▸ Exercise objective: Beginning at the line that contains "After every picture, add", write out every line down to the end of the records, with both ends kept and nothing added.

────────

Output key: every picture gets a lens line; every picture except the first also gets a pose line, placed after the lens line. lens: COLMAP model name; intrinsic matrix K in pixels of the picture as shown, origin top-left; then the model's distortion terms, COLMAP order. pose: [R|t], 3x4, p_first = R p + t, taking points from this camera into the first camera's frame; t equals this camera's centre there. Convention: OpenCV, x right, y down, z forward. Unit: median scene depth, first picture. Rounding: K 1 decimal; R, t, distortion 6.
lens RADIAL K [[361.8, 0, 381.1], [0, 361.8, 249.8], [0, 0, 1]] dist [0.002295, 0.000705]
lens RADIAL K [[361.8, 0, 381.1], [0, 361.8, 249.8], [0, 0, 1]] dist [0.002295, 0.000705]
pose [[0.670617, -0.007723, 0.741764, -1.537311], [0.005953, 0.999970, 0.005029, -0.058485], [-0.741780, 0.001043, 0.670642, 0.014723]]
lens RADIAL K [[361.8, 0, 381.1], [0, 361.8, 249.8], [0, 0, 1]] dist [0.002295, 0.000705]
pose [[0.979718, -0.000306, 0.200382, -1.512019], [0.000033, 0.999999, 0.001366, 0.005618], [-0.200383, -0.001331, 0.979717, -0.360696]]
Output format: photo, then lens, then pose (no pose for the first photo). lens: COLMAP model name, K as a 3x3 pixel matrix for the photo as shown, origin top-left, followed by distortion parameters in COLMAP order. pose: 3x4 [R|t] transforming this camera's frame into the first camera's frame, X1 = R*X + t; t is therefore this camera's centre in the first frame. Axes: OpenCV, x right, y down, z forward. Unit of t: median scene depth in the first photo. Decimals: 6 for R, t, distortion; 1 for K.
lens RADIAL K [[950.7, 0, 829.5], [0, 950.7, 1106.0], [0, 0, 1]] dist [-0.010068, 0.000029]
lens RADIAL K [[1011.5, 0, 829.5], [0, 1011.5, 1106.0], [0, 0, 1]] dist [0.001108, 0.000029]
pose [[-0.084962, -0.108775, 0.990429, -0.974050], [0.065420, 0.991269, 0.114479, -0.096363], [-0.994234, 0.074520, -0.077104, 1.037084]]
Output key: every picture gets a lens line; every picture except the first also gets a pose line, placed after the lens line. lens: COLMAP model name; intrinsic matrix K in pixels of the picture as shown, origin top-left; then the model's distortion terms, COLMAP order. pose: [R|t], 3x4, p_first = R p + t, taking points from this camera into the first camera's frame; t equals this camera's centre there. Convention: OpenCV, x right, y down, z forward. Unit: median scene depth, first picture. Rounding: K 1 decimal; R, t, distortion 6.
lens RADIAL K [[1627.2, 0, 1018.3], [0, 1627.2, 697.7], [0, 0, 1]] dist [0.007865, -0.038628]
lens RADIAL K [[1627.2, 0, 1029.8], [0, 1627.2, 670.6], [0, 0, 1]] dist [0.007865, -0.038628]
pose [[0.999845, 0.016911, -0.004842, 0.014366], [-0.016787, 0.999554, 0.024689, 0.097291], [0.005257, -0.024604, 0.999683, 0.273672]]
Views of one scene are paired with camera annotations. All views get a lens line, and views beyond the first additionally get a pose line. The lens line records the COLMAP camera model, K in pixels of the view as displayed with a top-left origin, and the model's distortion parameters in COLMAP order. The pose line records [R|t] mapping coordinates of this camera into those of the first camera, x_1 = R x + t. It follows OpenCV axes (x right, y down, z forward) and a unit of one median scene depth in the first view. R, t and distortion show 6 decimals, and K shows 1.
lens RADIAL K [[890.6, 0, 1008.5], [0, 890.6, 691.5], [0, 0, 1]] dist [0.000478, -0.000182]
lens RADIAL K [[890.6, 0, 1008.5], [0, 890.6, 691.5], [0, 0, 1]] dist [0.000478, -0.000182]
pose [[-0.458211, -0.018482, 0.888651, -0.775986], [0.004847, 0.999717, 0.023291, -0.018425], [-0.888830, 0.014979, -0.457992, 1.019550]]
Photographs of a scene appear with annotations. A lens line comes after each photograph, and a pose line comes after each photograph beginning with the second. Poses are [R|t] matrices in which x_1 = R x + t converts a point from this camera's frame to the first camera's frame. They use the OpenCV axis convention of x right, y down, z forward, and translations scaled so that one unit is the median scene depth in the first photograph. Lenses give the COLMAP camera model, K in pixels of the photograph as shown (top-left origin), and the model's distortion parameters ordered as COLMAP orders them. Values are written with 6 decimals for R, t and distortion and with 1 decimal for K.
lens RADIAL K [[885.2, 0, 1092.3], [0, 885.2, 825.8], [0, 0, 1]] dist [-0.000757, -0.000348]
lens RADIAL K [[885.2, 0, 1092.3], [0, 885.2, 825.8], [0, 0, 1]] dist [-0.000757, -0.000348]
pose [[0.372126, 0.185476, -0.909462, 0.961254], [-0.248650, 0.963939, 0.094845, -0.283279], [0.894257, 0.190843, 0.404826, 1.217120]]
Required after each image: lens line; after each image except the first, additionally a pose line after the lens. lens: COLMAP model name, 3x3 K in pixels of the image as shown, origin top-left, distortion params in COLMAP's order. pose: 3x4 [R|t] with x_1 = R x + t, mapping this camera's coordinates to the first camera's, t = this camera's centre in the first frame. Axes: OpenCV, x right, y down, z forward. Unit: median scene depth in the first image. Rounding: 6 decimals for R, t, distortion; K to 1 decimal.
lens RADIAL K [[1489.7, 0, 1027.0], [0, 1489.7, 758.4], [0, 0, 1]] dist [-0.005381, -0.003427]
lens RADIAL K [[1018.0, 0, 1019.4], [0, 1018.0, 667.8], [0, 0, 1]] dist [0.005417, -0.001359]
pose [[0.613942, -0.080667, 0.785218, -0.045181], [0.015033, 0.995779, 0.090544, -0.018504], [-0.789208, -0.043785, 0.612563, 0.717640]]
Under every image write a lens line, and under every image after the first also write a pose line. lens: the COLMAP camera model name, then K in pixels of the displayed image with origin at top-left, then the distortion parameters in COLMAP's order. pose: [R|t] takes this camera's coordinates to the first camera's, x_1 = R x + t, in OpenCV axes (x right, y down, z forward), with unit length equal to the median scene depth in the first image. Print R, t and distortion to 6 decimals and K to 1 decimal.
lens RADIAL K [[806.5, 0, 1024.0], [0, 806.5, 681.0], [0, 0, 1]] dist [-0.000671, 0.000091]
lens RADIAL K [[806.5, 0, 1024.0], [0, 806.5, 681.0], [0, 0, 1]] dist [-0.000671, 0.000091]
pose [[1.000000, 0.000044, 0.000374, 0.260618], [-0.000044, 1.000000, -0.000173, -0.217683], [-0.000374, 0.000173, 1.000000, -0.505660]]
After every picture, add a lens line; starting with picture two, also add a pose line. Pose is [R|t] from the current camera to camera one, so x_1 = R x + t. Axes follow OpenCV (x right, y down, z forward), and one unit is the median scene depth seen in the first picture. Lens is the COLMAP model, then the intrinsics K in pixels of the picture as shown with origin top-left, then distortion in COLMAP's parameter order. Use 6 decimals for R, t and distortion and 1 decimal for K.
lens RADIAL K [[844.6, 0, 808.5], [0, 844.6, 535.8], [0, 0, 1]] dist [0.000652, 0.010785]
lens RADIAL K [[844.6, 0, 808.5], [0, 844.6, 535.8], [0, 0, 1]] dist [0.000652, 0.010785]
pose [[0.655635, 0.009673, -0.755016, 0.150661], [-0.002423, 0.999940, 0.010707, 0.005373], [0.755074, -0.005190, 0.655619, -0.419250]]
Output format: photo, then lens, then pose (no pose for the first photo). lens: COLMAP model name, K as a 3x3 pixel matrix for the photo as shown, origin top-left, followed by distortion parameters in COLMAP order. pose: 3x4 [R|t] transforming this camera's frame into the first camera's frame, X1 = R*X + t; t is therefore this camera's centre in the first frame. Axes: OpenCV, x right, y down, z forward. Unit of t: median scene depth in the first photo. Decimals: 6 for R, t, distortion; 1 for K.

────────

▸ Result:
After every picture, add a lens line; starting with picture two, also add a pose line. Pose is [R|t] from the current camera to camera one, so x_1 = R x + t. Axes follow OpenCV (x right, y down, z forward), and one unit is the median scene depth seen in the first picture. Lens is the COLMAP model, then the intrinsics K in pixels of the picture as shown with origin top-left, then distortion in COLMAP's parameter order. Use 6 decimals for R, t and distortion and 1 decimal for K.
lens RADIAL K [[844.6, 0, 808.5], [0, 844.6, 535.8], [0, 0, 1]] dist [0.000652, 0.010785]
lens RADIAL K [[844.6, 0, 808.5], [0, 844.6, 535.8], [0, 0, 1]] dist [0.000652, 0.010785]
pose [[0.655635, 0.009673, -0.755016, 0.150661], [-0.002423, 0.999940, 0.010707, 0.005373], [0.755074, -0.005190, 0.655619, -0.419250]]
Output format: photo, then lens, then pose (no pose for the first photo). lens: COLMAP model name, K as a 3x3 pixel matrix for the photo as shown, origin top-left, followed by distortion parameters in COLMAP order. pose: 3x4 [R|t] transforming this camera's frame into the first camera's frame, X1 = R*X + t; t is therefore this camera's centre in the first frame. Axes: OpenCV, x right, y down, z forward. Unit of t: median scene depth in the first photo. Decimals: 6 for R, t, distortion; 1 for K.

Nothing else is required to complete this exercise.